Durante aquella luminosa y cálida noche de invierno en Canadá, de la cual hablé hace unos días, me enfrasqué tanto en la lectura que los cien años de soledad de García Márquez se me agotaron en unas cuantas horas y me quedé con hambre, con el apetito de la curiosidad abierto de par en par. Al pasar el tiempo me fui enterando de muchas otras cosas que suceden en Macondo. La mayoría de los escritos de García Márquez se desarrollan en Macondo o son macondianos, aunque no se mencione el nombre. En Macondo sucedían o suceden y seguirán sucediendo todas las cosas que escribió García Márquez hasta el fin de los tiempos, como todavía sucede en la Odisea y sucede en el Quijote y sobre todo en Comala.

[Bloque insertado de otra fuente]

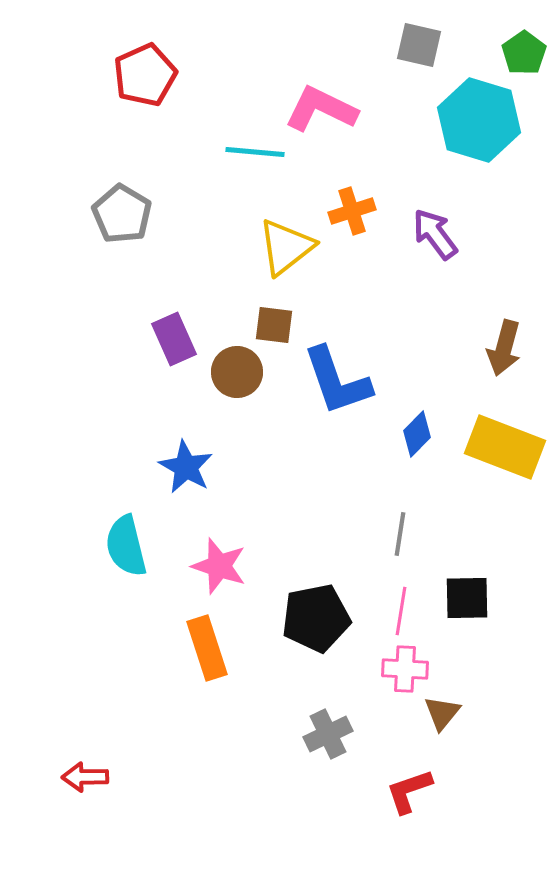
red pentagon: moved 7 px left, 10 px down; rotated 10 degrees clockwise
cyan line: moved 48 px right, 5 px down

Digo Comala y Macondo porque son ciudades emblemáticas, aunque situadas en dimensiones opuestas. En Comala —el México de Juan Rulfo—, todos los habitantes están muertos. Se vive una tristeza que cala los huesos. En Macondo —la Colombia de García Márquez—, todos los habitantes están locos.

Las cosas que allí suceden no tienen nombre. En uno de los cuentos que el autor cuenta con esa magia que parece sobrenatural alguien sueña que va a pasar algo y comienza a decir que aquí va a pasar algo y al final, de tanto decirlo, pasa algo. La gente abandona el pueblo por miedo a lo que puede pasar.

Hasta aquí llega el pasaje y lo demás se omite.